Consistent with previous research,56,57 our finding indicated that women over 50 years old were less likely to undergo cervical cancer screening with a Pap smear. We also found that hormone therapy was associated with increased likelihood of receipt of mammography and Pap smear. It is more likely that these women may have received more medical attention due to their concurrent hormone treatment. However, further studies are needed to investigate the mechanism behind these findings.

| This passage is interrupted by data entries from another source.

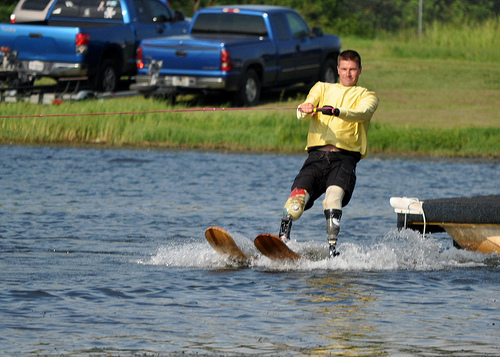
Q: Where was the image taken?
A: It was taken at the field.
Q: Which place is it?
A: It is a field.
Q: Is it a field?
A: Yes, it is a field.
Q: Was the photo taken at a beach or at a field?
A: It was taken at a field.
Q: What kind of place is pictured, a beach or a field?
A: It is a field.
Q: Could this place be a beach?
A: No, it is a field.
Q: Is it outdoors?
A: Yes, it is outdoors.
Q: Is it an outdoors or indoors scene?
A: It is outdoors.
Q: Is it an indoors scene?
A: No, it is outdoors.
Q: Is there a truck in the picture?
A: Yes, there is a truck.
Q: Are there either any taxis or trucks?
A: Yes, there is a truck.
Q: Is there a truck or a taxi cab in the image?
A: Yes, there is a truck.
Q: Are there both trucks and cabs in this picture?
A: No, there is a truck but no taxis.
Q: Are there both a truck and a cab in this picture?
A: No, there is a truck but no taxis.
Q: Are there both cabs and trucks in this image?
A: No, there is a truck but no taxis.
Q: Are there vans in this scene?
A: No, there are no vans.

Several limitations exist in this study. First, the study was conducted in a sample of low-income, medically underserved women in a specific Medicaid BC treatment program in California, external generalizability of the findings to other low-income populations such as other states in the U.S. or with other cancers may be limited. However, because all survivors had benefits covered by the BCCTP program, it removed reimbursement disparities as a potential confounder of the findings. Second, the outcome measure "ever had colonoscopy" might not truly reflect the follow up care after BC diagnosis as it might include health care completed before diagnosis. Third, the quality of our data depends on the accuracy of patient self-report, thus recall bias may be an issue. However, a recently published paper on this study population reported that self-reporting of key treatment and prognostic information is relatively accurate among these low-income women with BC.58
This study is the first such study performed in a low-income underserved population of BC patients. Our findings demonstrate that PCP’s involvement in the medical care of low-income BC survivors results in better follow-up care, particularly with regard to cancer preventive services. Getting PCPs involved in cancer survivor care might be particularly pertinent for low-income populations because of lower costs and ease of access compared to cancer specialist-provided care. With the projected shortage in the oncology workforce 11,12 and growing number of cancer survivors, PCP involvement in cancer follow up care should be promoted as a cost-efficient way to deliver optimal care, especially among vulnerable populations.
Acknowledgments
Source of Funding This study was funded by the American Cancer Society (# TURSG-02-081), the California Breast Cancer Research Program (# 7PB-0070), and the National Cancer Institute (# 1R01CA119197-01A1). Dr. Maly was additionally supported by the National Cancer Institute (# R01CA140481-01A1).
Footnotes
Conflicts of Interest:
There is no conflict of interest declared.